Gill was in before the others and Rachel was still off having her nicotine fix so Janet went straight into Gill’s office.
The DCI had barely got her coat off when Janet jumped in: ‘Why me?’
Gill froze, tilted her head to one side. ‘It’s an interesting philosophical question, kid, but you’re going to have to give me a bit more…’
‘Rachel Bailey.’
‘She’s here?’ Gill beamed.
‘I don’t want her,’ Janet said.
‘Reason?’
‘I’ve already got one teenager at home, and her sister’s in a permanent state of revolution, I can do without it at work. Why put her with me? Put her with Mitch.’

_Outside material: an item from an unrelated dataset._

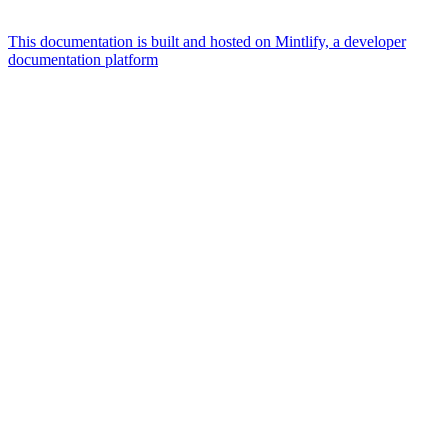
This documentation is built and hosted on Mintlify, a developer
documentation platform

‘What’s she done to you?’ Gill was shifting through paperwork on her desk now, easing into her chair. ‘She’s only been here five minutes.’
‘Five minutes too long. Who sent her?’
‘I picked her.’
‘You picked her,’ Janet said, appalled. ‘Can’t you unpick her?’
‘She’s a bit rough around the edges,’ Gill allowed.
‘Dog rough,’ said Janet. A pit bull bitch, she thought but that seemed too harsh. Rude. ‘Give her to Pete or Lee, or any of them.’
Gill took her glasses from her case, set them down and stared at Janet for a moment, then slapped her palms on her desk. ‘She stays with you. That’s how I want it.’
‘Gill,’ Janet groaned.
‘End of.’ Gill held up her hands, brooking no further discussion.
‘Six weeks,’ Janet tried. ‘If I still feel the same…’
‘We’ll see.’
‘We’ll see!’ Janet mocked, laughing. ‘We’ll see? That’s what I say to the girls: “We’ll see.” It usually means, No, but I haven’t got the energy to argue with you now.’